[Tasks to perform]
a. According to the passage on carbon nanotube forests, why did the team build its material from carbon?
b. Reproduce everything in the nanotube passage from "A forest of" down to "piece of paper.".
c. Resume the passage on the carbon nanotube light absorber from where it stops.

A forest of carbon nanotubes, each much smaller than a wavelength of light, manages to trap more than 99.99 percent of light, ranging from ultraviolet to infrared, because of the low density of the tree pattern, Shi said. At less than 10 nanometerswide, each tube is separated its neighbors by an average space of 100 nm.

"If it was a higher density it would be shiny, you would see the profile of the object," Shi said.

While engineers could also use nanotube forests of silicon and metal to construct very black materials, the team chose carbon for its relative ease of fabrication and its impressive abilities as a light absorber.

To create the cloaking material, the researchers grew 1-inch [2.54 cm]squares of the carbon nanotube forest and pasted them onto an object like a piece of paper.

The material's ability to absorb and totally turn light into heat makes it suitable for use in solar heaters and other highly energy-efficient solar-energy applications. "The device works very well in natural sunlight," Shi said.

[Extracted data]
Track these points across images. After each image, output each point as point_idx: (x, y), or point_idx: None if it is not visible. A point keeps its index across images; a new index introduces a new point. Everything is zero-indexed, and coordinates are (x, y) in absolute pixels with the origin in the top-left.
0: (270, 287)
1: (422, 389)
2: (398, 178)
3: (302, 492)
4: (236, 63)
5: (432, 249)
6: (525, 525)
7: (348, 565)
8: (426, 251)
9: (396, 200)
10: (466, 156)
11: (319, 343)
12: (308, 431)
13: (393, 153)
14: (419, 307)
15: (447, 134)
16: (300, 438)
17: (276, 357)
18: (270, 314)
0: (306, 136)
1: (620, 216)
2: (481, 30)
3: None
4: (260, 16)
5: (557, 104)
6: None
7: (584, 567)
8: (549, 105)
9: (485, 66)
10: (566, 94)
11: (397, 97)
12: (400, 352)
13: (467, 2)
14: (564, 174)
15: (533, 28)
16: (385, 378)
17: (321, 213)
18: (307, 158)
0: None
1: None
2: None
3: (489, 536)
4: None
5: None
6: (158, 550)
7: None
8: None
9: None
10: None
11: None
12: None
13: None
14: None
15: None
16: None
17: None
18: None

[Results by task]
a. The team chose carbon because it is relatively easy to fabricate and absorbs light impressively well. Silicon and metal nanotube forests could also have produced very black materials.

b.
A forest of carbon nanotubes, each much smaller than a wavelength of light, manages to trap more than 99.99 percent of light, ranging from ultraviolet to infrared, because of the low density of the tree pattern, Shi said. At less than 10 nanometerswide, each tube is separated its neighbors by an average space of 100 nm.

"If it was a higher density it would be shiny, you would see the profile of the object," Shi said.

While engineers could also use nanotube forests of silicon and metal to construct very black materials, the team chose carbon for its relative ease of fabrication and its impressive abilities as a light absorber.

To create the cloaking material, the researchers grew 1-inch [2.54 cm]squares of the carbon nanotube forest and pasted them onto an object like a piece of paper.

c.
"Also it could be a stealth technology, a stealth airplane that can fire undetected because it absorbs radar rather than directing back to the radar stations," Guo said.

Though the plane would clearly appear as a very black object in the sky during daytime, in total darkness it would escape detection completely, without having "to be made into this sharp, weird shape" as with current stealth aircraft such as the Blackbird, Guo said. Satellites, as well, could sit against the perfect black of deep space and remain invisible to current instruments.